Warga etnis minoritas Muslim Rohingya di kamp pengungsi di Sittwe, Myanmar (foto: dok). Pemerintah Myanmar tidak mengakui Rohingya sebagai etnis minoritas di sana.

RUU agama yang diajukan oleh pemerintah mengharuskan warga Myanmar mendapat izin dari pemerintah setempat sebelum pindah ke agama baru.

Majelis tinggi parlemen di Myanmar, mulai memperdebatkan dua RUU tentang agama yang kata para pengecam bisa meningkatkan konflik antara kelompok agama.

RUU, yang diajukan oleh pemerintahan Presiden Thein Sein, mengharuskan orang mendapat izin dari pemerintah setempat sebelum pindah ke agama baru. RUU ini juga memungkinkan pemerintah di daerah etnis minoritas untuk menetapkan kebijakan pengendalian jumlah penduduk mereka sendiri, termasuk aturan melarang lebih dari satu anak per keluarga.

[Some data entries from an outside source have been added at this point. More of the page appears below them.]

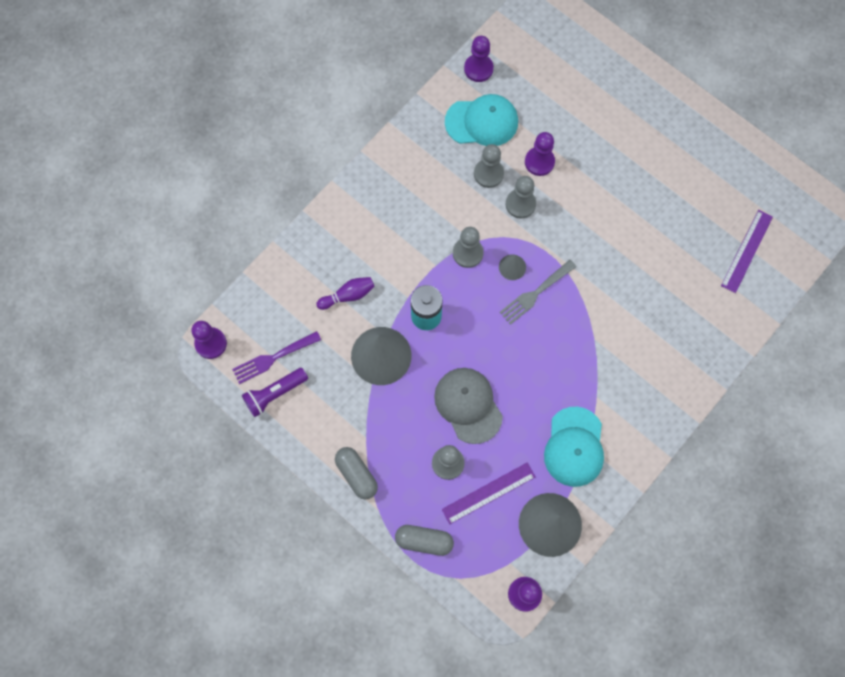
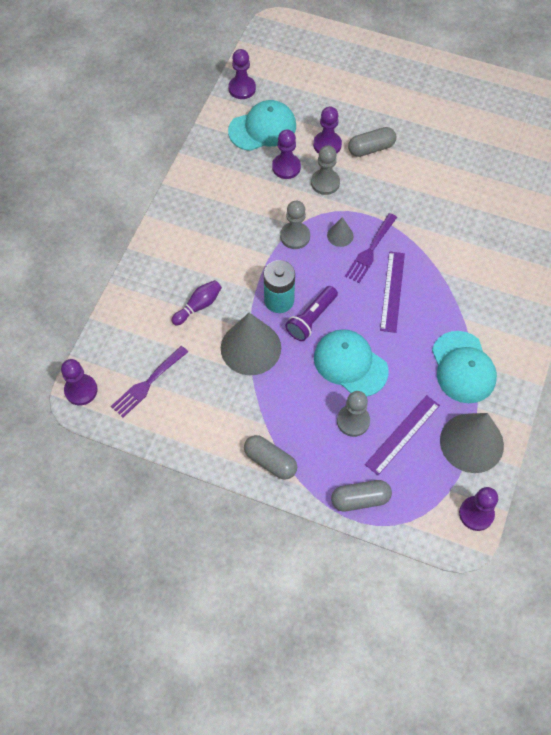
camera: 20 degrees left, 10 degrees down
(274, 394) = (161, 415): purple flashlight -> purple flashlight (311, 318)
(468, 405) = (350, 364): grey cap -> turquoise cap
(488, 174) = (286, 167): grey pawn -> purple pawn
(535, 293) = (370, 250): grey fork -> purple fork
(582, 181) = (371, 148): none -> grey capsule
(747, 251) = (537, 160): purple ruler -> purple ruler (392, 291)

Anggota parlemen, Khat Htain Nan, dari Partai Persatuan dan Demokrasi di Negara Bagian Kachin, mengatakan saatnya tidak tepat bagi RUU tersebut.

"Menurut saya RUU itu tidak perlu saat ini, terutama dalam masa transisi demokrasi di mana berbagai kebebasan telah diizinkan. Saya khawatir hal itu dapat memicu kesalahpahaman dan kesulitan lainnya," ujarnya.

Pemerintah mengajukan empat RUU tentang agama tahun lalu yang mencakup isu perkawinan, pindah agama, monogami dan pengendalian jumlah penduduk. Aktivis dan kelompok HAM mengecam RUU itu, karena katanya melanggar standar internasional tentang kebebasan beragama dan hak-hak perempuan.

Tetapi sekelompok biksu, yang mengumpulkan satu juta lebih tanda tangan mendukung RUU itu, mengatakan aturan itu perlu untuk menghindari kekerasan agama dan mencegah pertumbuhan penduduk Muslim di negara itu.

Kekerasan antara warga mayoritas Buddhis dan minoritas Muslim di Myanmar telah menewaskan lebih dari 240 orang dan memaksa 140 ribu orang mengungsi dari rumah mereka sejak tahun 2012.

Sebagian besar korban tewas dan pengungsi Muslim adalah warga yang menyebut dirinya etnis Rohingya di negara bagian Rakhine barat. Pemerintah Myanmar mengatakan tidak mengakui Rohingya sebagai etnis minoritas dan menyebut mereka sebagai orang-orang Bengali.